=== EXERCISE INSTRUCTIONS ===
Please retype the entries below exactly, only from their first line through the line containing "rror film, 'The Unkind.'", leaving every picture out.

=== Collected data ===
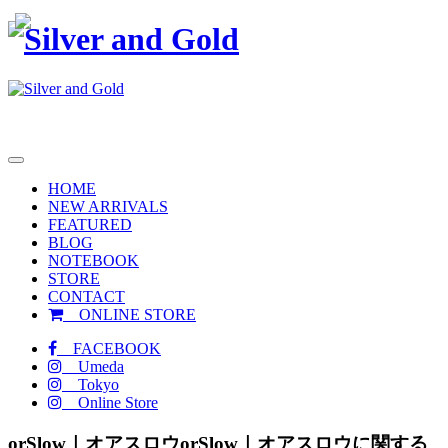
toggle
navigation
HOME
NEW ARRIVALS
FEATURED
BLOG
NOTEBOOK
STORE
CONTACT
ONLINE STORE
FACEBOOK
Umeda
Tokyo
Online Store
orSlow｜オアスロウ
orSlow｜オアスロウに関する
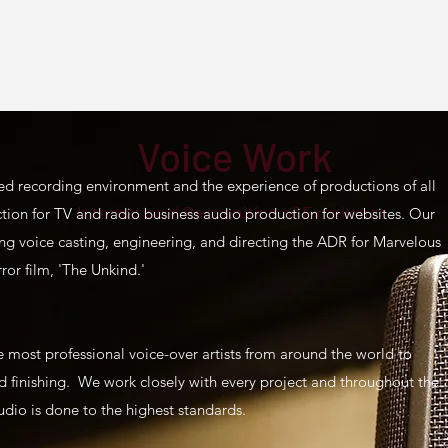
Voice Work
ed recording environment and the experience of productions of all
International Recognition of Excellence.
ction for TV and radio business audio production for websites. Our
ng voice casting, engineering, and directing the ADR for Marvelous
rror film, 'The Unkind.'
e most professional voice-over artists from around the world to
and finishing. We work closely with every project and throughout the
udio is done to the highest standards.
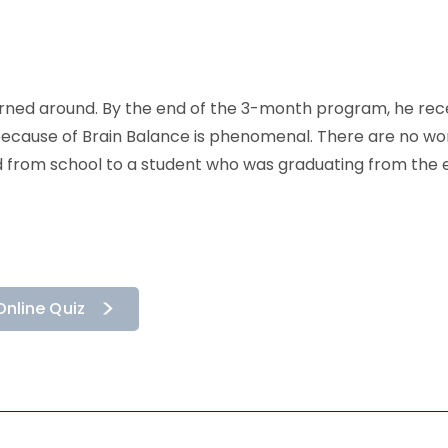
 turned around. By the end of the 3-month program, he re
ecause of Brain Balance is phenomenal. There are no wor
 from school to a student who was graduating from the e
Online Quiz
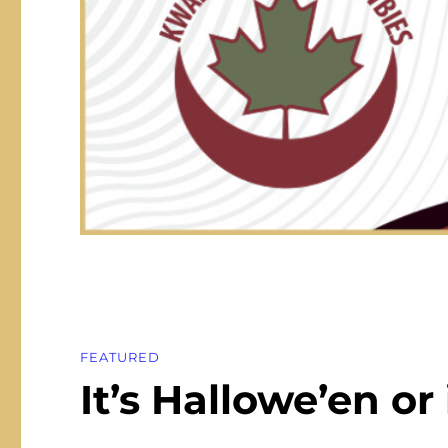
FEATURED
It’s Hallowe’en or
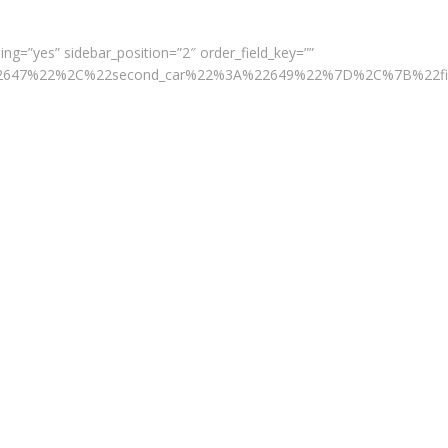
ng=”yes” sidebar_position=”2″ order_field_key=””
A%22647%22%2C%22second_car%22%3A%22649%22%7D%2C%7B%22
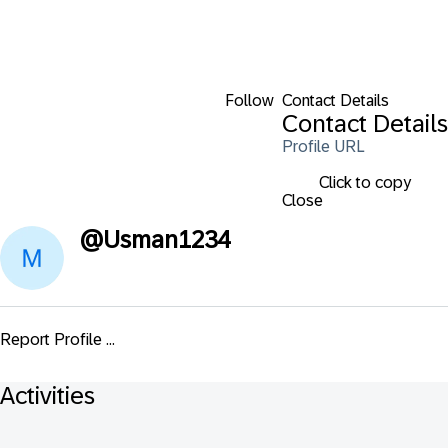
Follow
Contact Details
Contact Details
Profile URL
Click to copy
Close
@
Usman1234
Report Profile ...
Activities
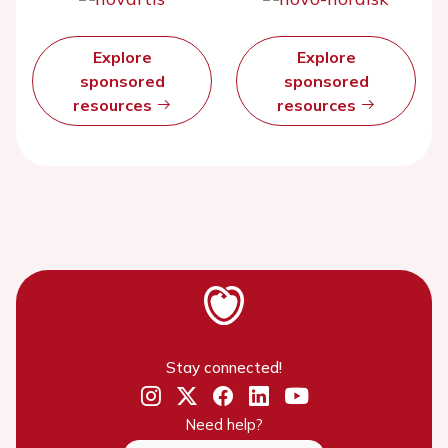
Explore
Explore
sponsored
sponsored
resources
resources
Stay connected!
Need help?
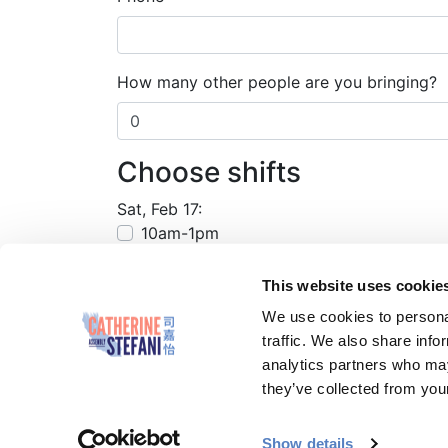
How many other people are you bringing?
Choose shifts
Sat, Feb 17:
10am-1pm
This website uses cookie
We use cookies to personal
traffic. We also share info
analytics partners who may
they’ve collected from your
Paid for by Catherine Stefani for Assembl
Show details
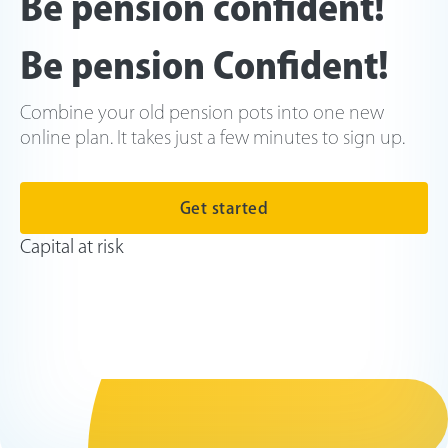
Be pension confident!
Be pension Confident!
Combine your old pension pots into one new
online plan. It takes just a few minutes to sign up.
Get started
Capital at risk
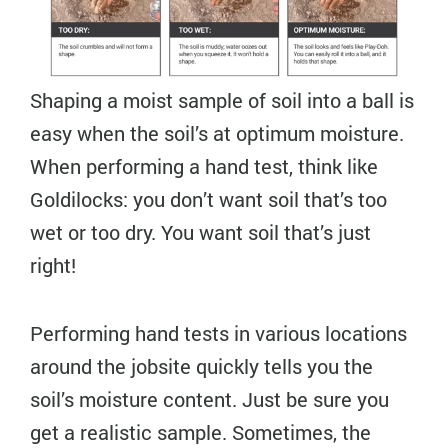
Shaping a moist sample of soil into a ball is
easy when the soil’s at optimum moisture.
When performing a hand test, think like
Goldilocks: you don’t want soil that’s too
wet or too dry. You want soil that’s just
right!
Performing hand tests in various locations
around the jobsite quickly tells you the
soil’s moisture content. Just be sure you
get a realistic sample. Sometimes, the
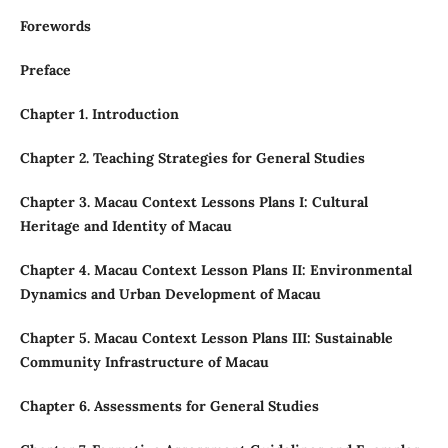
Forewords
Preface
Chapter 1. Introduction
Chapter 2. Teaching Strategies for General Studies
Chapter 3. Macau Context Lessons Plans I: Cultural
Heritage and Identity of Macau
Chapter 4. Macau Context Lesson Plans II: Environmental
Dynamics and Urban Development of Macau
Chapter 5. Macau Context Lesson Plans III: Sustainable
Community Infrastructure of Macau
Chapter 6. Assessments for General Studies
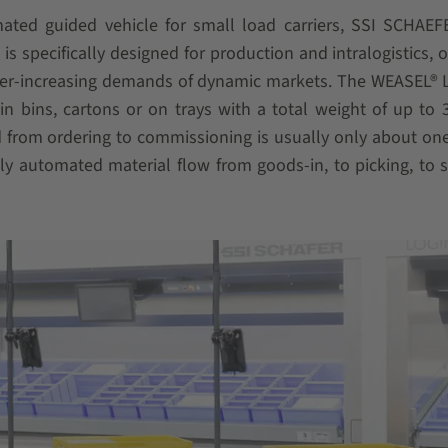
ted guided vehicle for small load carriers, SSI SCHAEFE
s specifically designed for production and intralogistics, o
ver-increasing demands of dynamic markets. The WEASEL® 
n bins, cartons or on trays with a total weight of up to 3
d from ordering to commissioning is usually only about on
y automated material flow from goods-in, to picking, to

=== RESPONSE TO THE TASK ===
toggle
navigation
HOME
NEW ARRIVALS
FEATURED
BLOG
NOTEBOOK
STORE
CONTACT
ONLINE STORE
FACEBOOK
Umeda
Tokyo
Online Store
orSlow｜オアスロウ
orSlow｜オアスロウに関する
Voice Work
ed recording environment and the experience of productions of all
International Recognition of Excellence.
ction for TV and radio business audio production for websites. Our
ng voice casting, engineering, and directing the ADR for Marvelous
rror film, 'The Unkind.'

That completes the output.